Kemudian mereka mengira bahwa kepercayaannya itulah yang harus dianut oleh
semua orang dan barang siapa yang menyimpang darinya berarti telah kafir atau
menjadi bid’ah.[12]
Menurut
golongan Asy’ariyah bahwa kepercayaan tentang wujud Tuhan dapat dicapai melalui
akal pikiran. Menurut Ibnu Rusyd untuk ini mereka tidak menempuh jalan yang
ditunjukkan oleh syara’ karena mendasarkan baharunya alam atas tersusunnya dari
bagian-bagian yang tidak terbagi-bagi, dan bagian-bagian itu adalah baru. Kalau
alam ini baru, maka ia mesti ada pembuatnya yang baru, dan pembuat ini
membutuhkan pembuat yang lain, dan begitu seterusnya sampai tidak berkesudahan.
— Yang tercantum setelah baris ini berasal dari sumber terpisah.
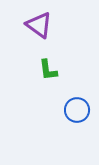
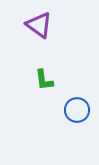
green L-shape: moved 4 px left, 10 px down
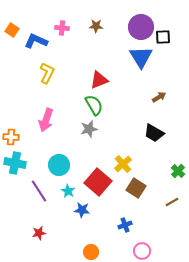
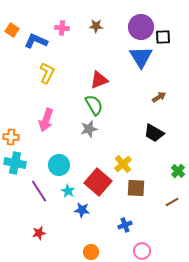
brown square: rotated 30 degrees counterclockwise
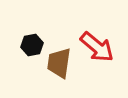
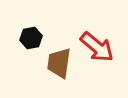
black hexagon: moved 1 px left, 7 px up
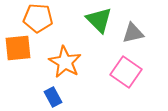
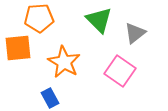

Kalau alam ini qadim, maka
perbuatan pembuatan yang berhubungan dengan perkara-perkara yang dibuatnya
tersebut adalah qadim juga.[13]
Golongan
mutakallimin Asy’ariyah akan mengatakan bahwa pembuatan yang baru adalah karena iradah (kehendak)
yang qadim. Maka Ibnu Rusyd menjawab bahwa pendapat tersebut tidak dapat
diterima karena iradah itu bukan perbuatan yang berhubungan dengan
perkara yang dibuat. Jika perkara tersebut baru, maka perbuatan yang
berhunbungan dengannya juga harus baru, tanpa membedakan apakah iradahNya
itu qadim ataukah baru, karena perbuatan itu dari dzat yang membuat,
lain dari perkara yang dibuat, dan lain pula dari iradah. Lagi pula iradah
tersebut hanya menjadi syarat adanya perbuatan, bukan perbuatan itu sendiri.[14]
Terhadap
golongan tasawuf, Ibnu Rusyd mengatakan bahwa penelitian mereka bukan
pemikiran, yakni yang terdiri atas dasar-dasar pemikiran atau premis-premis dan
kesimpulan, karena mereka mengira bahwa pengetahuan tentang Tuhan dan
wujud-wujud lain diterima oleh jiwa ketika sudah terlepas dari
hambatan-hambatan kebendaan dan ketika pikirannya tertuju kepada perkara yang
dicarinya. Cara tersebut menurut Ibnu Rusyd bukanlah cara kebanyakan manusia
sebagai makhluk yang memiliki pikiran.[15]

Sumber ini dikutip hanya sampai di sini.